** Records for this exercise follows **

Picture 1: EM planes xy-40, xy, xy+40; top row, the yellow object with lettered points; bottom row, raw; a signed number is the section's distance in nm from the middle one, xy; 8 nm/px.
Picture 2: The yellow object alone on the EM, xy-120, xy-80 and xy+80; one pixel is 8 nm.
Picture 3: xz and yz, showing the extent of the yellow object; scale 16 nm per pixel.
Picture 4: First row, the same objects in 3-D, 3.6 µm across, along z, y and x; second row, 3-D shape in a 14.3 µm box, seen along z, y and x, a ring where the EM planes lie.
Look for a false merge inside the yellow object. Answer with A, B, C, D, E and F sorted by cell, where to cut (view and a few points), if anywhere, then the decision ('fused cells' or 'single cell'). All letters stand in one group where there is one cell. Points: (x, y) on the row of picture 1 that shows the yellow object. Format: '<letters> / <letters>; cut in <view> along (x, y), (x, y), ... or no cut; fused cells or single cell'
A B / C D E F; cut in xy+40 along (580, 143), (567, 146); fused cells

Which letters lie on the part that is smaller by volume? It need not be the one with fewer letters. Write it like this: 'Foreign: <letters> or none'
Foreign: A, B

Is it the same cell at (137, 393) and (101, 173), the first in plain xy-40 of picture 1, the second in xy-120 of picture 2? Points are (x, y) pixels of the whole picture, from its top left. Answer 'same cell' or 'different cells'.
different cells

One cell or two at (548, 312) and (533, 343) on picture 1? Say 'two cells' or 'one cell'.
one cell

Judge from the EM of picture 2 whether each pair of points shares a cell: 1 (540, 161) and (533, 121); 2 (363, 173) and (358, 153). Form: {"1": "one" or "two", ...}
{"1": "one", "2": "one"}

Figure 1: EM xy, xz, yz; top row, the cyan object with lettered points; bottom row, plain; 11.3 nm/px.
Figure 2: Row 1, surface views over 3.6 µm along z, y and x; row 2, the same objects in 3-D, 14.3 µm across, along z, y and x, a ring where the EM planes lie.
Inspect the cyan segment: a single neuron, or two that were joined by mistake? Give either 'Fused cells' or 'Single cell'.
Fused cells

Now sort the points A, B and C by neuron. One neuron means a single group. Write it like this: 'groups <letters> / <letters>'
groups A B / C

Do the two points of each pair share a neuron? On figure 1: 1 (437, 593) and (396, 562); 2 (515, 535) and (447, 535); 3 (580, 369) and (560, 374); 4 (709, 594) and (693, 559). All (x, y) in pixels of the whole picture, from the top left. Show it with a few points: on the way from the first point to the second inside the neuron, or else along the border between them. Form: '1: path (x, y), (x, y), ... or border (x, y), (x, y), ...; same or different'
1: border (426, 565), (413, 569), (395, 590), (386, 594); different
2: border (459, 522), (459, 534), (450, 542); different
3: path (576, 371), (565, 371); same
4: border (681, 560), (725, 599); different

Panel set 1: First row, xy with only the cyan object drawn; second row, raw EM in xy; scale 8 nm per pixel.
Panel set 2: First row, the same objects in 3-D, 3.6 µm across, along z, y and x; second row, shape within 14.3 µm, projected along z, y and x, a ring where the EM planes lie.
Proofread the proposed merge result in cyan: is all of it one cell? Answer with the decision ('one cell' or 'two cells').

** End of Records for this exercise **

**Problem:** Work through the records line by line and tally those with the word "ring". Report only the total.

**Result below:** 3